Prompt -> Express the stretch from the line containing "pose: elev=157.6 azim=81.1" through the line containing "Dot at: (172, 166)" as a JSON list of strings, one string per line, leaving out blank lines.

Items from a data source
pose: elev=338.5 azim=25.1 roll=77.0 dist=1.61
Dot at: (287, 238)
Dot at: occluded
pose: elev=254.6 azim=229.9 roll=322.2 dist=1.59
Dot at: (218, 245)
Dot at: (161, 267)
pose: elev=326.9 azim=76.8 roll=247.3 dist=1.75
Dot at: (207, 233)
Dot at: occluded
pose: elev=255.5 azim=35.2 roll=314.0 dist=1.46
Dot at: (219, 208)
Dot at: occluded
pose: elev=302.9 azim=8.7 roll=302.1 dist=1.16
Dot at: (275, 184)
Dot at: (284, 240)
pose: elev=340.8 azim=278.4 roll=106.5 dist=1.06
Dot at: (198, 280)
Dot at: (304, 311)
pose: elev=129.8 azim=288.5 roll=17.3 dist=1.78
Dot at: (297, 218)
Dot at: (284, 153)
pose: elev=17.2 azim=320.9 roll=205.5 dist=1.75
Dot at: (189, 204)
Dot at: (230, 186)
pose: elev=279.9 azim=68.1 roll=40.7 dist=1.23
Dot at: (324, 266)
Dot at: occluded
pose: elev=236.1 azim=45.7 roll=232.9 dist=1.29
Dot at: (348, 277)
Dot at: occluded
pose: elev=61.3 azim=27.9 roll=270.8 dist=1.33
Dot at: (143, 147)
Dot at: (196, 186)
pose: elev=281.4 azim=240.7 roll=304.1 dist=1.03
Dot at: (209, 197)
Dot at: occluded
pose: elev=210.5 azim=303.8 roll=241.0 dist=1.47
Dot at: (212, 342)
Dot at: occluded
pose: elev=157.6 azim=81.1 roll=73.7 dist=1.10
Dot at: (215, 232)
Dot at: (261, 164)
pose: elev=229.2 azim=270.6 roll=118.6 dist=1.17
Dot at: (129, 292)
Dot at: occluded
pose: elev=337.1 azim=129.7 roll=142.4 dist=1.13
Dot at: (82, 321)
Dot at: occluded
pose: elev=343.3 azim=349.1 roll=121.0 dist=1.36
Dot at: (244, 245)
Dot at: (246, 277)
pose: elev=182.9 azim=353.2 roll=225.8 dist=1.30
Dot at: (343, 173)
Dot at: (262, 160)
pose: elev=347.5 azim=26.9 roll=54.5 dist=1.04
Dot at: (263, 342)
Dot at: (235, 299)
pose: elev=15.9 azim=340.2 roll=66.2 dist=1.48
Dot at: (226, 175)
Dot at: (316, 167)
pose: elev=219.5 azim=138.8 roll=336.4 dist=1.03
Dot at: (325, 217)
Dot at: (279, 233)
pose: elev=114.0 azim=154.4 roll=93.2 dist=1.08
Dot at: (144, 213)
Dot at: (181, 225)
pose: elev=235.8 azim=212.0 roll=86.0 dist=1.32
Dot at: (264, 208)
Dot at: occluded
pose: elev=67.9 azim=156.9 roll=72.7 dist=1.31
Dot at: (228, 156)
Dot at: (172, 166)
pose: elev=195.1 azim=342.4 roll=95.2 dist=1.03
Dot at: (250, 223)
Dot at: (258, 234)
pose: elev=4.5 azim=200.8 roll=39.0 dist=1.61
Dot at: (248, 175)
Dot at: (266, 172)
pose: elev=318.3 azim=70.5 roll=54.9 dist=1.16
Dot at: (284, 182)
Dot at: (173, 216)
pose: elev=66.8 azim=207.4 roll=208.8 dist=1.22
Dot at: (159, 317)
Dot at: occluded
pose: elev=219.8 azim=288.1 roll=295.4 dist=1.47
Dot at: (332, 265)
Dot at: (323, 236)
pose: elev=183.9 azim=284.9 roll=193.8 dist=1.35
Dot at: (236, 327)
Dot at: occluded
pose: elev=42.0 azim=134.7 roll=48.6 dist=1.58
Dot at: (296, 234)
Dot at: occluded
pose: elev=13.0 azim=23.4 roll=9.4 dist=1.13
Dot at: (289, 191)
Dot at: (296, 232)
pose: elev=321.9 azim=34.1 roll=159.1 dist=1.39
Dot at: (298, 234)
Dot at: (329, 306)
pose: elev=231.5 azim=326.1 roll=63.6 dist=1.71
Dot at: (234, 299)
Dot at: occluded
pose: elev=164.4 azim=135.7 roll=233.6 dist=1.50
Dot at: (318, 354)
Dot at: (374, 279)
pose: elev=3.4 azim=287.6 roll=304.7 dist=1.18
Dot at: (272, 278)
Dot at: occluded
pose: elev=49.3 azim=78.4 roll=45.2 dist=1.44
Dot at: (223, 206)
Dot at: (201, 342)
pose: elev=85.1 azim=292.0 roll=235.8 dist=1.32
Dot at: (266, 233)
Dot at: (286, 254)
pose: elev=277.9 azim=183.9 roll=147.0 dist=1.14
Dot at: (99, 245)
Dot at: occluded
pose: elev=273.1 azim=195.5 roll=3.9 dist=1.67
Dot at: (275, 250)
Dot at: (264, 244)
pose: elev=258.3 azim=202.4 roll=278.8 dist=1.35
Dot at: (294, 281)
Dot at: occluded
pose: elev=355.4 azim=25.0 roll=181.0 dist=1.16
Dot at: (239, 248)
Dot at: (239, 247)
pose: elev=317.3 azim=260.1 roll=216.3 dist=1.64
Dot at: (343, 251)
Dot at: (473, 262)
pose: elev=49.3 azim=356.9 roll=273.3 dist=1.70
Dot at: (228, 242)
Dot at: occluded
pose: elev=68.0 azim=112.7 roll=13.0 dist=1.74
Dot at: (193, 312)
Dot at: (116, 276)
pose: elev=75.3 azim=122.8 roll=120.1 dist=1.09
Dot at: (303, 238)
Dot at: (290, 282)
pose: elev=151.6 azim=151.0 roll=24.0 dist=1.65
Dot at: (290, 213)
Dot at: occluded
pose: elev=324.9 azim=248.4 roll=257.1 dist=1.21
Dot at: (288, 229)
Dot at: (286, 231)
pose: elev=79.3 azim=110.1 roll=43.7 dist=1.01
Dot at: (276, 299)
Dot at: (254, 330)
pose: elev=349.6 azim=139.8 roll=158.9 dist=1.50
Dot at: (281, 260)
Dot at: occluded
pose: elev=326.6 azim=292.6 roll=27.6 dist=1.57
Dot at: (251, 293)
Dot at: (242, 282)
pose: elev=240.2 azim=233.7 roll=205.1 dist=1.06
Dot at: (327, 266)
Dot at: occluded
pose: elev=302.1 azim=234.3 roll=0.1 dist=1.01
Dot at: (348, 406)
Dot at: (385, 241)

Finished answer ->
[
  "pose: elev=157.6 azim=81.1 roll=73.7 dist=1.10",
  "Dot at: (215, 232)",
  "Dot at: (261, 164)",
  "pose: elev=229.2 azim=270.6 roll=118.6 dist=1.17",
  "Dot at: (129, 292)",
  "Dot at: occluded",
  "pose: elev=337.1 azim=129.7 roll=142.4 dist=1.13",
  "Dot at: (82, 321)",
  "Dot at: occluded",
  "pose: elev=343.3 azim=349.1 roll=121.0 dist=1.36",
  "Dot at: (244, 245)",
  "Dot at: (246, 277)",
  "pose: elev=182.9 azim=353.2 roll=225.8 dist=1.30",
  "Dot at: (343, 173)",
  "Dot at: (262, 160)",
  "pose: elev=347.5 azim=26.9 roll=54.5 dist=1.04",
  "Dot at: (263, 342)",
  "Dot at: (235, 299)",
  "pose: elev=15.9 azim=340.2 roll=66.2 dist=1.48",
  "Dot at: (226, 175)",
  "Dot at: (316, 167)",
  "pose: elev=219.5 azim=138.8 roll=336.4 dist=1.03",
  "Dot at: (325, 217)",
  "Dot at: (279, 233)",
  "pose: elev=114.0 azim=154.4 roll=93.2 dist=1.08",
  "Dot at: (144, 213)",
  "Dot at: (181, 225)",
  "pose: elev=235.8 azim=212.0 roll=86.0 dist=1.32",
  "Dot at: (264, 208)",
  "Dot at: occluded",
  "pose: elev=67.9 azim=156.9 roll=72.7 dist=1.31",
  "Dot at: (228, 156)",
  "Dot at: (172, 166)"
]